Data excerpts
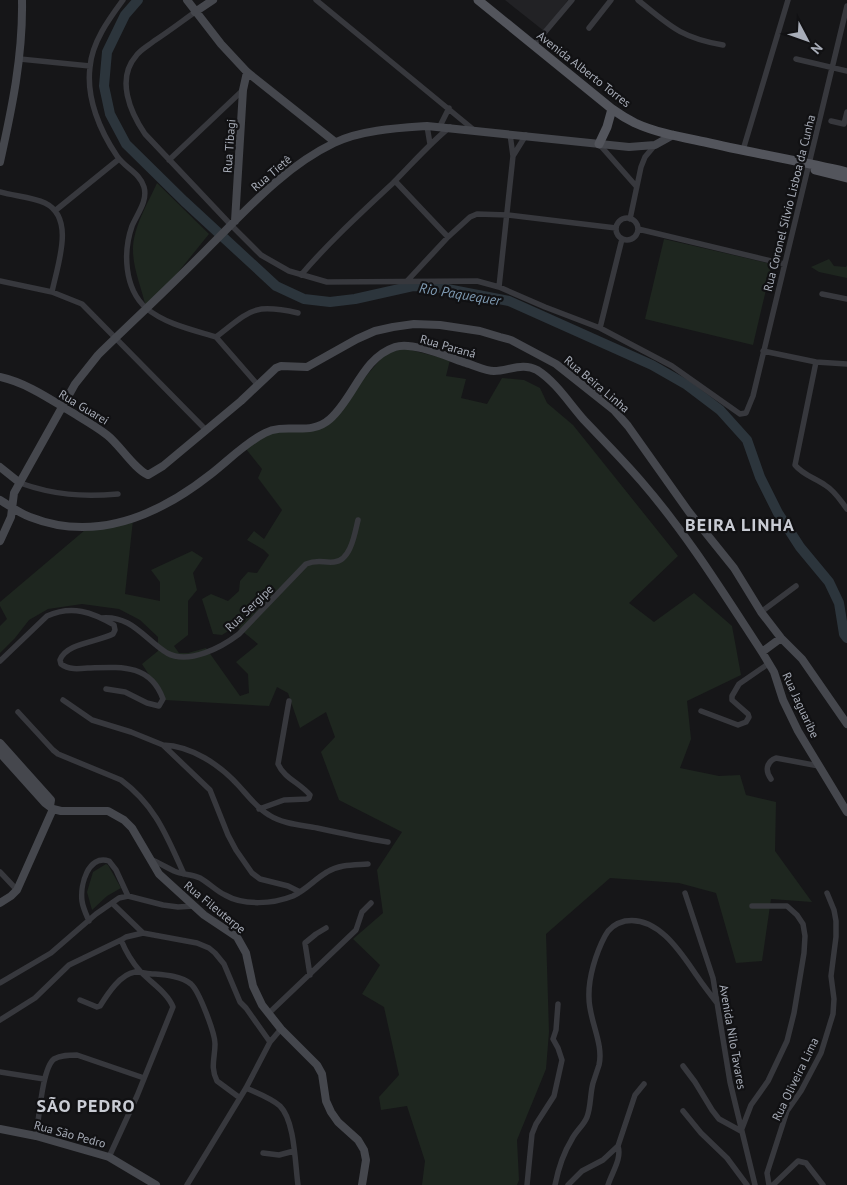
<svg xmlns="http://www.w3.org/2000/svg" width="847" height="1185" font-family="'PT Sans',sans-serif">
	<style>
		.built { fill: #222225 }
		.green { fill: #1e261f }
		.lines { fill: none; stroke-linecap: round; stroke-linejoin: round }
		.river { stroke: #2c353c; stroke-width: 10 }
		.street { stroke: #37383d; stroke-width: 5.5 }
		.secondary { stroke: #45474d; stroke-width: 8 }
		.primary { stroke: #53555c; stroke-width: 9 }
		.labels { text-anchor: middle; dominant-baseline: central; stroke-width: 4.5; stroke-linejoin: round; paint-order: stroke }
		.street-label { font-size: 12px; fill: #a8adb8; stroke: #111113 }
		.water-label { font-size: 14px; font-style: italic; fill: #7f9bb3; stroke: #111113 }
		.district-label { font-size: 18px; font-weight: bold; letter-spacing: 1px; fill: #c9ccd4; stroke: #111113 }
	</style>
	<rect width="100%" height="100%" fill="#161618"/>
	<!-- built -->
	<path class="built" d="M505,0h63l-24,31z"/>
	<!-- green -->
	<path class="green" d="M157,183l52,51 -51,63 -12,11c-4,-19 -13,-39 -13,-58 0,-23 15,-47 24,-67z
		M664,239l108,25 -19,81 -108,-26z
		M829,259l5,7 12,1 1,-2v13l-28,-6 -8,-5z
		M403,348l47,12 -4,16 20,3 -5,19 26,6 15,-26 22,2 16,8 7,15 26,22 105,131 -49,47 25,19 40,-29 38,33 9,49 -54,26 4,38 -11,29 39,8 21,-1 6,20 30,7 -1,49 37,51 -41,-3 -9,62 -26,2 -20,-70 -37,-10 -69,-5 -64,56 3,98 -3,37 -29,71 2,40 -2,5h-95l3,-24 -18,-55 -26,4 -2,-13 20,-22 -15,-68 -22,-13 18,-29 -27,-26 30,-26 -6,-43 25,-38 -63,-32 -18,-48 14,-15 -9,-25 -26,16 -12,-35 -11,-6 -8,19 -104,-6 -23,-36 16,-13v-14l-18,-17 -21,-11 -37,-5 -34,5 -19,11 -14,18 -15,15v-27l7,-7 -7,-13v-4l85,-72 48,-10 -8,74 35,7v-19l-9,-12 41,-19 11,7 -10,15 4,17 -9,11v34l-14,11 5,7h9l18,-5 34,48 9,-3 -1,-19 -12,-12 22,-18 -22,-18 -14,9 -9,-1 -11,-35 9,-5 17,7 11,-10 1,-10 8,-9 9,1 12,-18 -5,-5 -17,-10 7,-9 10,8 18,-29 -24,-32 4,-9 -16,-20 22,-16 48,-8 14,-7 49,-57 10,-10z
		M106,864l2,1 13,23 -14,8 -15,14 -5,-18 6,-20z"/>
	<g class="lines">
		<!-- river -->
		<path class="river" d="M138,0l-13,15 -18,37 -3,34 6,28 16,30 58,57 92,85 28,13 26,3 25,-3 58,-13 29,2 67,13 143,64 35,20 33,25 27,30 13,37 18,36 22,34 29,35 10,21 5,31 3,4"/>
		<!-- street -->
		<path class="street" d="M123,0c-14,19 -31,42 -33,67 -4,31 10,64 27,89 8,12 23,17 27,31 4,14 -7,27 -12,39 -9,26 -8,62 14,82 19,16 47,22 70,29
			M316,0l158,130
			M638,0c32,26 43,38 85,45
			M195,12c-14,10 -27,20 -41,29 -6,5 -14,9 -18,15 -20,23 -6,56 9,78l86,91 30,30 28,16 38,11 150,-1 22,6 46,20 55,21 72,38 68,48 6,-1 7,-17 94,-390
			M589,28l22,-28
			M534,45l38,-45
			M20,59l70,7
			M796,59l51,12
			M831,121l13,3 3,-12
			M427,126l3,18
			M440,126l9,-18
			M599,144l37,42
			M743,150l45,-150
			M513,156l13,-21
			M169,160l74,-70
			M395,181l53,56
			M0,192c14,4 32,5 45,11 31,15 12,63 7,89
			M56,210l63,-51
			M616 229a11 11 0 1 1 22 0a11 11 0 1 1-22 0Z
			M630,219l11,-52 4,-10 10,-12
			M638,229l146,35
			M301,275c28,-33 60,-62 92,-92 19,-19 36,-39 57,-56
			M408,280l40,-43 22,-20 7,-3 31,1 108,13
			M0,281l52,11 30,12 123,125
			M499,287l14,-131 -3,-22
			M822,294l25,5
			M600,328l22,-89
			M216,337c35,-27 37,-34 82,-24
			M216,337l41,47
			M763,351l53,11 31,2
			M816,362l-21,103c8,10 20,13 30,20 10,6 15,15 22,24
			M20,483c34,12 62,14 98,11
			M761,612l35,-26
			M101,618c31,-3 43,21 66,35 22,12 55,-6 72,-19l67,-70c12,-5 17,-1 28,-2 17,-1 21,-30 24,-42
			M0,661l47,-45c25,-11 45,-4 67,9l1,5 -2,4c-15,8 -47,9 -53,26l1,4c8,6 17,5 27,4 31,-1 62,-5 75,31l-4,7 -12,-3 -22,-11 -19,-3
			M63,700l29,20 39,12 32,13 47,45 18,45 8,15 16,23 8,6 28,7 12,6
			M701,711l37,14 8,-3 3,-5 -1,-3 -16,-14v-4l7,-12 29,-20
			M18,712l35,38 5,4 63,26c35,26 46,57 63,94
			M163,745c29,1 57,20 76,41 9,10 18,22 30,29 14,9 32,10 48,13 23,5 47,10 71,14
			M771,779c-6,-8 -5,-17 5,-21l43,8
			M259,809l25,-9 23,-1 2,-1 1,-3c-10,-12 -26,-17 -32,-31l11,-63
			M150,859c9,4 16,8 24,12 9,4 18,3 26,7 9,5 16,13 25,17 19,11 48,9 68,1 13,-6 22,-17 34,-24 13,-8 27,-7 41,-8
			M0,872l17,18
			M685,893l28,85 17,104 25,103
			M89,921c-3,-7 -6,-13 -7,-20 -2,-16 6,-47 27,-40l7,9 12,26
			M143,933l54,10 12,5 6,5 9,11 16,38 6,6 24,34
			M310,975l-5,-32 11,-9 10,-6
			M0,983l51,-30 45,-39 23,-16 9,-2 35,9 15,2 16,-1
			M80,1000l17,7 3,-1c7,-11 20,-32 35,-34 6,0 13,2 19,2 12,1 27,2 37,10 8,7 24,49 24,60 0,14 -5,23 2,37l23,17
			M269,1013l87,-83 6,-18 9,-9
			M0,1020l35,-22 34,-33 52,-25
			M683,1066l12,16 17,28 7,9 22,12 10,-26 17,-24 19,-40 7,-28 10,-60 1,-17 -2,-12 -6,-9 -10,-9h-35
			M0,1072l44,7
			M246,1088c11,5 25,10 34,18 15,15 15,58 18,79
			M683,1111l18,22 26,25 20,27
			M36,1136c3,-16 6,-68 18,-77 7,-4 15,-4 23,-4l67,23
			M263,1153l16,2 15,-4
			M109,1157l28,-61 36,-89c-5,-14 -23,-25 -33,-36 -8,-9 -14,-19 -19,-31l5,-3 17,-4 -31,-30
			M187,1185l59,-97 24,-46 11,-13
			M527,1185l5,-51 4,-10 18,-28 8,-36 -4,-12 -5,-9 3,-9 2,-26
			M555,1185c3,-15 9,-33 17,-46 4,-8 12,-14 15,-22 4,-10 3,-23 6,-34 2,-6 4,-12 6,-18 5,-21 -10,-45 -10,-67 -1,-20 7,-45 16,-62 4,-8 12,-13 20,-15 33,-6 57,33 72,55 6,9 13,18 20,27
			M568,1185l14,-14 21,-11 15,-14
			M608,1185c4,-13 14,-26 10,-39l17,-51 9,-11
			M769,1185l-2,-12 20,-62 14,-20 20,-38 12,-39 1,-15 -3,-23 5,-39v-16l-2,-11 -7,-17
			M773,1185l25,-24 8,2 17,22"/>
		<!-- secondary -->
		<path class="secondary" d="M187,0l34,44 26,28 88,70
			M195,12l18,-12
			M0,162c12,-54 23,-106 22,-162
			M235,221l8,-131 4,-18
			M0,377c28,6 54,25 78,39 10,6 20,12 29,19 13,10 27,34 41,40l15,-9 78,-65 35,-33 5,-2 26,1 50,-28 18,-8 18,-4 21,-3 26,1 40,6 20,6 11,3 45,24 58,46 14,16 61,86 45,56 27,44 20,26 21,21 45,65
			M0,467l20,16
			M0,500c10,6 19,13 30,17 66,26 129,-2 181,-43 18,-14 34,-31 54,-41 21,-11 45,4 65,-14 24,-21 32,-61 65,-72 17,-6 53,10 71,16 8,2 19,8 28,8 14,0 29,-9 43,-1 19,12 32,33 47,50 19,20 39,40 57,61 46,53 83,113 121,171
			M0,541l11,-24 3,-24 61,-109 23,-29c38,-37 77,-73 114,-111 37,-37 74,-78 122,-101 26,-13 64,-15 93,-17l202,21 26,-2 18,-10
			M781,638l-19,14 12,20 9,28 15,31 49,81
			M0,743l51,57 -1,6
			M0,753l45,50 8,6 8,2h47l16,9 8,8 27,46 45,41 33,22 9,16 7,33 9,19 19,24 36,36 5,9 4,27 5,11 7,10 20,18 6,10 2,10 -4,25
			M0,903l11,-7 6,-6 36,-81
			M0,1129l36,7 73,21 47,28"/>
		<!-- primary -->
		<path class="primary" d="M478,0l134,109c7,5 15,10 23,14 22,10 46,14 70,19 47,11 95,19 142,30
			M599,144l8,-17 5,-18
			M815,170l32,8"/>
	</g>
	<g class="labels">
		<!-- street labels -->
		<g class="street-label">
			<text transform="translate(584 69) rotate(38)">Avenida Alberto Torres</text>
			<text transform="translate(229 146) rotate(-86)">Rua Tibagi</text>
			<text transform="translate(271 173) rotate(-40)">Rua Tietê</text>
			<text transform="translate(789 203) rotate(-76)">Rua Coronel Sílvio Lisboa da Cunha</text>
			<text transform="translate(448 346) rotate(16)">Rua Paraná</text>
			<text transform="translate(597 384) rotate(40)">Rua Beira Linha</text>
			<text transform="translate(84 407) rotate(31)">Rua Guarei</text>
			<text transform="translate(249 608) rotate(-44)">Rua Sergipe</text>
			<text transform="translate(801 705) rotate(65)">Rua Jaguaribe</text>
			<text transform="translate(215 907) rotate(39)">Rua Fileuterpe</text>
			<text transform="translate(733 1037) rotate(80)">Avenida Nilo Tavares</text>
			<text transform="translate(795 1079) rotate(-64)">Rua Oliveira Lima</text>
			<text transform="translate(70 1134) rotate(15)">Rua São Pedro</text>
		</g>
		<!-- water labels -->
		<g class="water-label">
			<text transform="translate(460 294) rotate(9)">Rio Paquequer</text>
		</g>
		<!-- district labels -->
		<g class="district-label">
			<text x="740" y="524">BEIRA LINHA</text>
			<text x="86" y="1105">SÃO PEDRO</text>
		</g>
	</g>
	<!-- north arrow -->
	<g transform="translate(807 40) rotate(131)" stroke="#111113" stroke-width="4" paint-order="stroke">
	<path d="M0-4L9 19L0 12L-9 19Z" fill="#a8adb8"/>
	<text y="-8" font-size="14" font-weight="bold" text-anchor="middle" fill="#a8adb8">N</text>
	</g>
</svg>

Task objective: Report each line in the data that holds the word "lines".

Problem solution:
		.lines { fill: none; stroke-linecap: round; stroke-linejoin: round }
	<g class="lines">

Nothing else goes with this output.